- YOUR INSTRUCTIONS
Output the data below in full, character for character.

- INFORMATION SUPPLIED
[Start of section]

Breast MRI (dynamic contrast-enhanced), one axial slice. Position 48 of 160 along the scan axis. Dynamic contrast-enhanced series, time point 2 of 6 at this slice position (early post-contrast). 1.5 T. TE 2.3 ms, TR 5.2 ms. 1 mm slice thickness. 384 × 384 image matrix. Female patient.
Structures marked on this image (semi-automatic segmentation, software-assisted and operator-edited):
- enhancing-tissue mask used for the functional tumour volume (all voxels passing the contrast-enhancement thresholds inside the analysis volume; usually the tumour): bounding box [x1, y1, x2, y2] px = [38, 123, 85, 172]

[End of section]

- EXPECTED ANSWER
Breast MRI (dynamic contrast-enhanced), one axial slice. Position 48 of 160 along the scan axis. Dynamic contrast-enhanced series, time point 2 of 6 at this slice position (early post-contrast). 1.5 T. TE 2.3 ms, TR 5.2 ms. 1 mm slice thickness. 384 × 384 image matrix. Female patient.
Structures marked on this image (semi-automatic segmentation, software-assisted and operator-edited):
- enhancing-tissue mask used for the functional tumour volume (all voxels passing the contrast-enhancement thresholds inside the analysis volume; usually the tumour): bounding box [x1, y1, x2, y2] px = [38, 123, 85, 172]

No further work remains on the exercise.